## EXERCISE DETAILS
Leaving out the images, transcribe every record below exactly.

## ENTRIES SHOWN
########################################

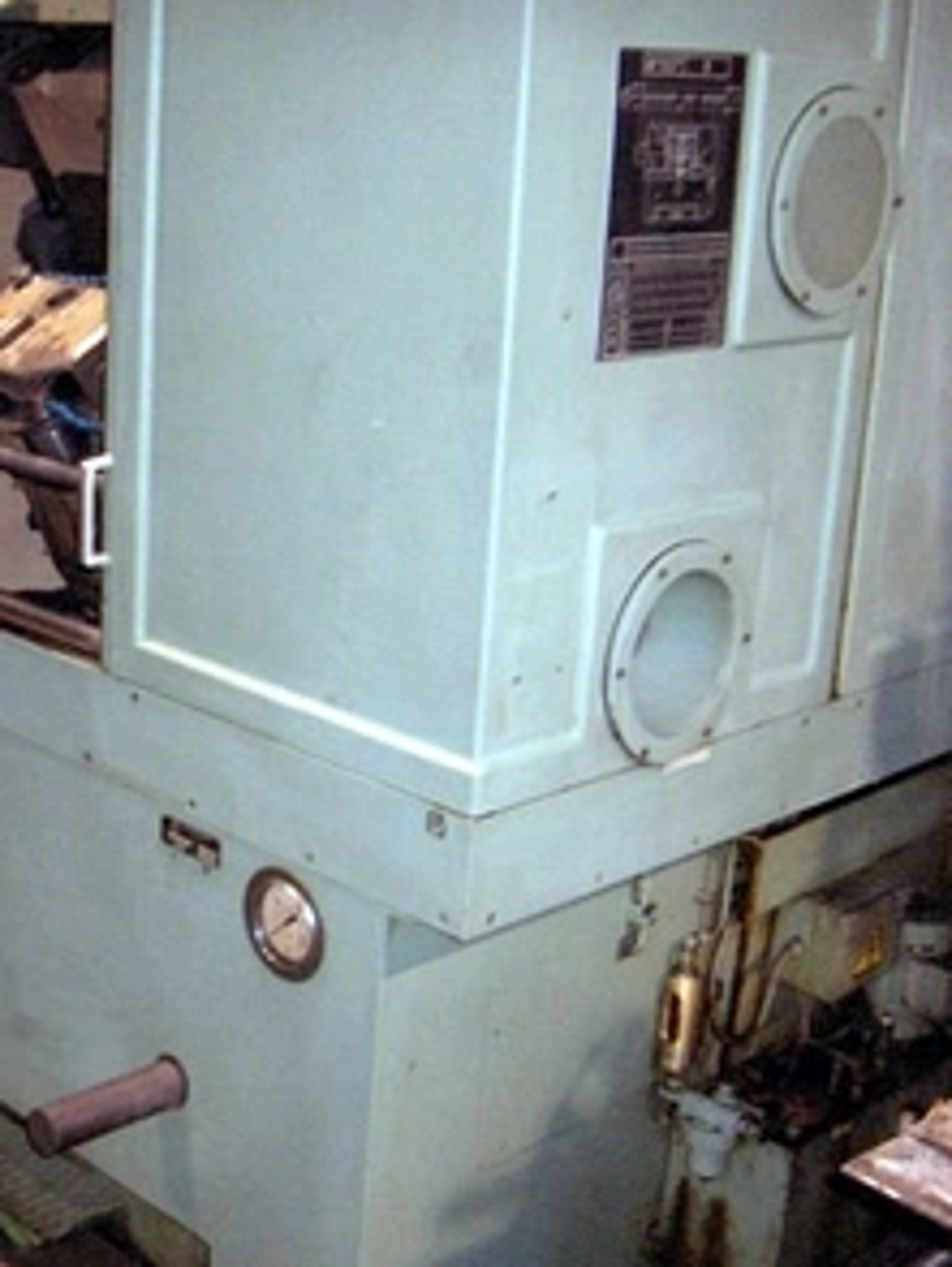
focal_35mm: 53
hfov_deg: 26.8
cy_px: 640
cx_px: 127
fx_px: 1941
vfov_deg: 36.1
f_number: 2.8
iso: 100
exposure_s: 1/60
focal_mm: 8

########################################

## RESPONSE
focal_35mm: 53
hfov_deg: 26.8
cy_px: 640
cx_px: 127
fx_px: 1941
vfov_deg: 36.1
f_number: 2.8
iso: 100
exposure_s: 1/60
focal_mm: 8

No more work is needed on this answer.